Estoy convencida que cuando un alimento llega a nuestra vida y a nuestra boca se queda en nuestra memoria y forma parte de nuestra historia e identidad.
Si tuviera la oportunidad de explicar quién soy a través de la comida, seguramente me presentaría con un agua de horchata o con los buñuelos que mi abuela Male siempre preparaba. Aunque solo conviví con ella tres años de mi vida, tiempo después descubrí que esa miel con piloncillo y anís siempre sería un medio para volver a conectar con mi abuela en cada ocasión que probara la receta de sus buñuelos.
Fue ahí donde entendí que los alimentos nos transportan en el tiempo y la comida no solo nos nutre, sino que también nos permite mostrar quiénes somos y sentirnos identificados con un proceso que nos vincula con personas, con nuestro entorno, nuestro país, nuestra cultura y con nosotros mismos.

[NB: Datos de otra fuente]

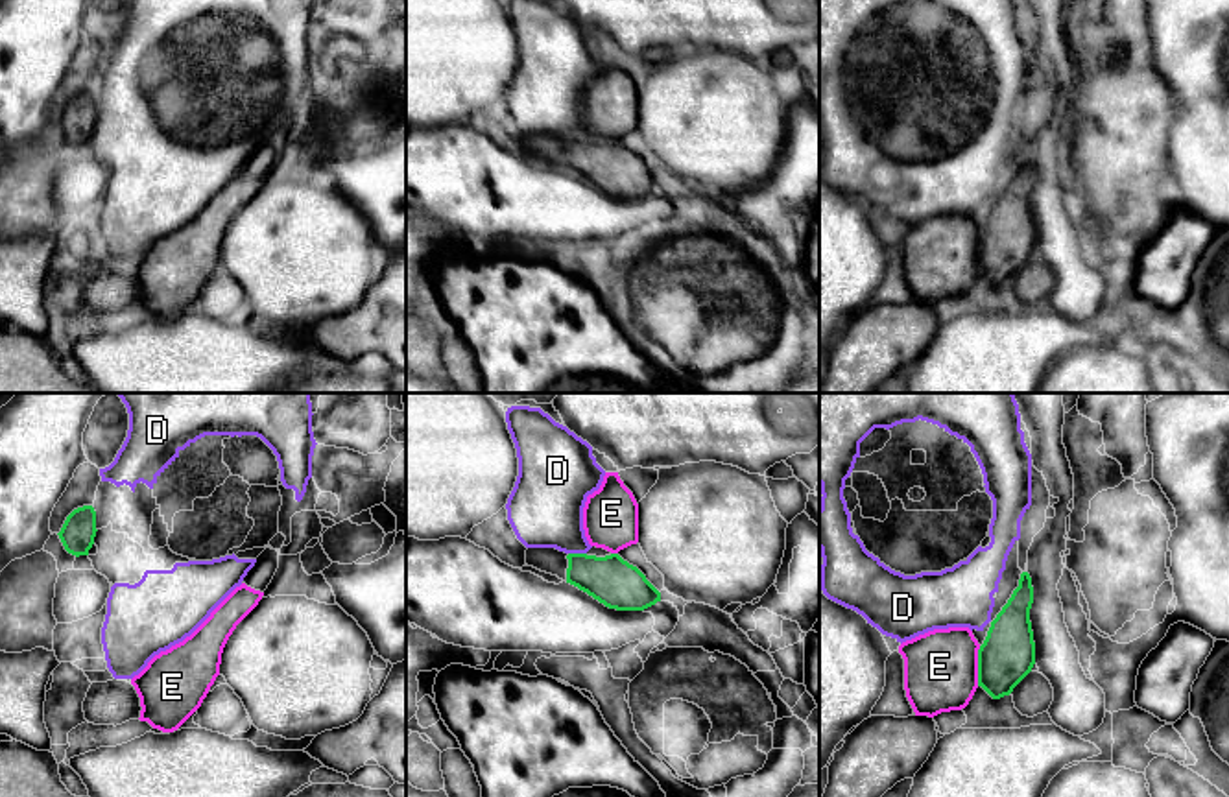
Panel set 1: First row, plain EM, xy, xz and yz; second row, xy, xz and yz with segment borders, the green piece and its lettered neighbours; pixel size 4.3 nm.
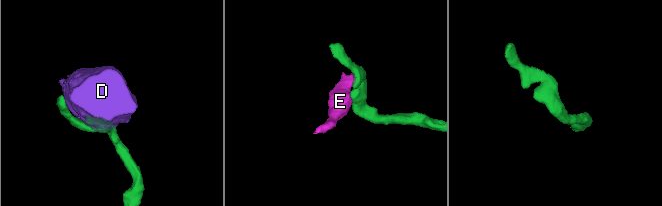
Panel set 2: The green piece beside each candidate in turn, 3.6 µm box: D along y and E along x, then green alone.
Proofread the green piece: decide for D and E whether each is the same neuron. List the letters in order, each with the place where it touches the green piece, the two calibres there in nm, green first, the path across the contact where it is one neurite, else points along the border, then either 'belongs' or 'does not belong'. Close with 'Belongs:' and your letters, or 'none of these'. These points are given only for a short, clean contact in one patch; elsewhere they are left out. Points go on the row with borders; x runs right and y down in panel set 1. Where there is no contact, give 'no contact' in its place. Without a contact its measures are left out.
D: xz (578, 554) | 220/320 nm | does not belong
E: yz (978, 666) | 240/320 nm | along yz (980, 646), (977, 685) | does not belong
Belongs: none of these

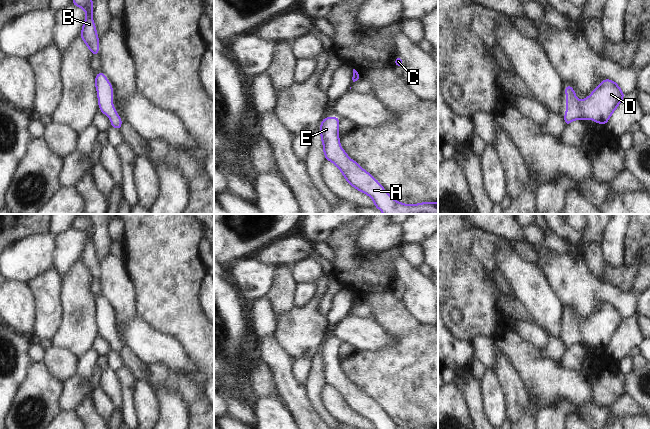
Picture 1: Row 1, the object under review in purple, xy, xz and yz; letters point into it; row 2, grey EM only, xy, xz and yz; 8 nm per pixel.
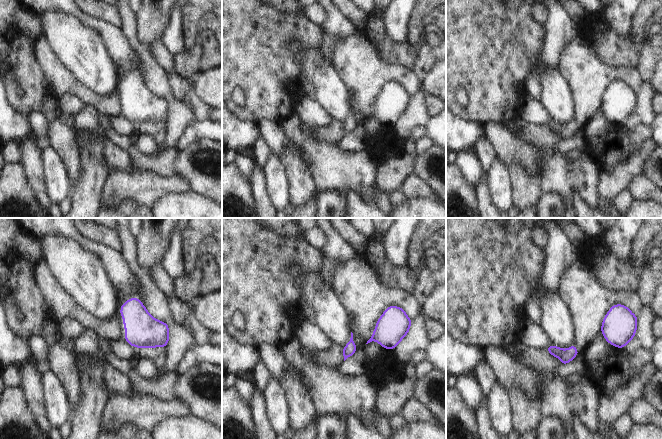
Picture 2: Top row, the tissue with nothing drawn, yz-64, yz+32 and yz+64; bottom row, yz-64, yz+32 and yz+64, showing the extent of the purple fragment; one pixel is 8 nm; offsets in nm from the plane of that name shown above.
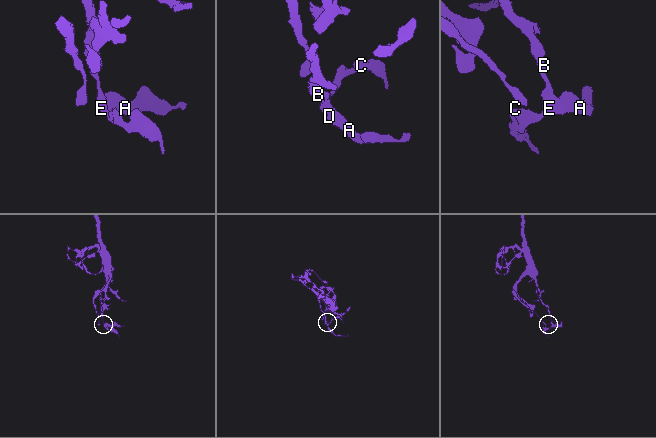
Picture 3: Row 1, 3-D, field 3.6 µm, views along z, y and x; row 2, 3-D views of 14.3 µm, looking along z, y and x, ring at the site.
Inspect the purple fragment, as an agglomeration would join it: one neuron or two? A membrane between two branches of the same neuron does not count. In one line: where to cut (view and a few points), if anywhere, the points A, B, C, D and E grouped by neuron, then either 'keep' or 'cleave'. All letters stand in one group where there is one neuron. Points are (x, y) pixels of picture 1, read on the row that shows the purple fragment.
cut none; groups A B C D E; keep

¿Qué pasaría si nos permitiéramos descubrir los símbolos y las historias que están detrás de nuestra comida? Tal vez descubriríamos que el abrazo de mamá se puede volver a sentir en los platillos que nos preparaba de pequeños.
¿En qué momentos la comida nos ha acompañado para hacer de nuestras vidas un camino más placentero y suave? Por ejemplo, el día que nos prepararon un caldo de pollo con un Sidral Mundet cuando nos enfermamos del estómago.
¿Qué pasaría si nuestra historia tuviera que contarse por medio de la comida? ¿Qué alimentos incluiríamos en nuestra autobiografía alimentaria? Yo dejaría una nota para mi yo de 10 años recordando que no existe un mejor desayuno que unos hot cakes y un chocomilk.
Comer es una necesidad que nos recuerda que seguimos vivos,, pensando y sintiendo. Me gusta creer que hablar de mi alimentación es contar quién soy, quién fui y quién puedo ser, y que cuando compartimos alimentos, compartimos nuestra historia a través de la comida.